Plus de 4 femmes sur 5 ayant eu une reconstruction chirurgicale jugent inacceptables les restes à charge liés à cette intervention. Pour près de 1 femme sur 2, il ne devrait y avoir aucun reste à charge pour une reconstruction mammaire.

Reconstruction chirurgicale ou non : des restes à charge difficiles à financer pour plus d'1 femme sur 2

Plus d’1 femme sur 2 (54 %) a eu des difficultés pour faire face aux restes à charge, qu’elle ait eu une reconstruction chirurgicale ou non.

Ces restes à charge creusent les inégalités

Parmi elles, les plus fragilisées sont également les plus touchées par ces difficultés :

  • 81 % des femmes au chômage ;
  • 72 % des femmes vivant seules ;
  • 62 % des catégories sociales les moins aisées.

Près d’1 femme sur 5 a dû solliciter une aide financière extérieure pour faire face à ces frais non remboursés.

  • 15 % ont fait appel à des membres de leur famille
  • 8% ont fait appel à des associations
  • 6 % ont fait un prêt auprès d’une banque ou d’un organisme de crédit

En conclusion

Quelles sont les attentes des femmes ayant subi une mastectomie ?

  1. Être davantage informées sur leurs droits (ALD, aide-ménagère, etc.) ;
  2. Mieux comprendre l’information donnée par les professionnels de santé ;
  3. Pouvoir tirer profit de l’expérience des autres femmes concernées ;
  4. Avoir des adresses utiles, savoir où bénéficier de soins permettant de limiter les effets secondaires des traitements.

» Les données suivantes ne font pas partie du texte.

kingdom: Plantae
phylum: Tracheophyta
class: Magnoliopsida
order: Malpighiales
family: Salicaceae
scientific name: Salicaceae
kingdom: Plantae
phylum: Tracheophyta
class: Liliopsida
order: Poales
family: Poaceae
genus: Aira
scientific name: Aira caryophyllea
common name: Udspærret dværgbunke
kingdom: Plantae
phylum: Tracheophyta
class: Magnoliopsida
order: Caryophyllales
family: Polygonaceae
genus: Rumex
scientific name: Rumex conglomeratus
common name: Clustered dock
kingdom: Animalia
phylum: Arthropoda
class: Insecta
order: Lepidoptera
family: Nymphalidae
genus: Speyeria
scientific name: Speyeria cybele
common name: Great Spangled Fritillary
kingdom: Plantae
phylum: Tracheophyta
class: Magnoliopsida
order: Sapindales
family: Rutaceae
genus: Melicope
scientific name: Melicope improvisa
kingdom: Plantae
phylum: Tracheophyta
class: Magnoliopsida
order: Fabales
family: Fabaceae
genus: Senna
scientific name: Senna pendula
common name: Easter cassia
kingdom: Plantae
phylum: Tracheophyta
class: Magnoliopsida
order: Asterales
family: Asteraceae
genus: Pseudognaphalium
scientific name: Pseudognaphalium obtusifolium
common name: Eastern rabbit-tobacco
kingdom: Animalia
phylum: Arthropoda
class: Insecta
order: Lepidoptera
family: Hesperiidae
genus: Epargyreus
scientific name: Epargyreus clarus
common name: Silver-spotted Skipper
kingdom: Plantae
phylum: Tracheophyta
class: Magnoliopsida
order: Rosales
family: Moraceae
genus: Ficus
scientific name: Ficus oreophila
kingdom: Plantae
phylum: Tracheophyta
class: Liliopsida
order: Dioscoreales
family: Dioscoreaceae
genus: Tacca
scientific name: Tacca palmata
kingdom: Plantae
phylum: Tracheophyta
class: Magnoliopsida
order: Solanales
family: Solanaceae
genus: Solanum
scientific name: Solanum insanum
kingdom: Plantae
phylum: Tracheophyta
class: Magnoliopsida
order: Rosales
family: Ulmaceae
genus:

Pour répondre à ces attentes, la Ligue contre le cancer propose plusieurs pistes :

  • Permettre l’accès à un soutien psychologique à toutes les étapes du parcours de soins dans le cadre d’un forfait minimal de 10 séances de soutien psychologique prises en charge par l’assurance maladie.
  • Développer des dispositifs d’information accompagnée sous forme d’échanges et de partages d’expériences, notamment dans le cadre d’expérimentations de « patients ressources »
  • Réduire le coût financier laissé à la charge des patientes : prix de vente plafonné au montant du remboursement pour les prothèses mammaires externes, recensement des praticiens proposant une reconstruction mammaire sans dépassement d’honoraires, information des femmes sur les possibilités de limiter les restes à charge.
  • Mobiliser les représentants des usagers pour faire entendre la voix des femmes atteintes de cancer du sein.

Téléchargez le 4éme rapport de l'Observatoire sociétal des cancers

L’Observatoire sociétal des cancers (action 9.17 du Plan cancer III) a pour mission d’étudier les aspects sociaux et sociétaux de la maladie pour mieux comprendre les effets sur les personnes malades, leurs proches mais aussi la société toute entière.

Etude Ligue/BVA, 2014, Les frais restant à la charge des femmes à la suite d’une mastectomie.

  • étude quantitative : par questionnaire auto-administré auprès de 992 femmes ayant eu une mastectomie, du 14 avril au 15 juin 2014.
  • étude qualitative : par entretiens individuels approfondis auprès de 12 femmes ayant eu une mastectomie entre le 20 juin et le 7 juillet 2014.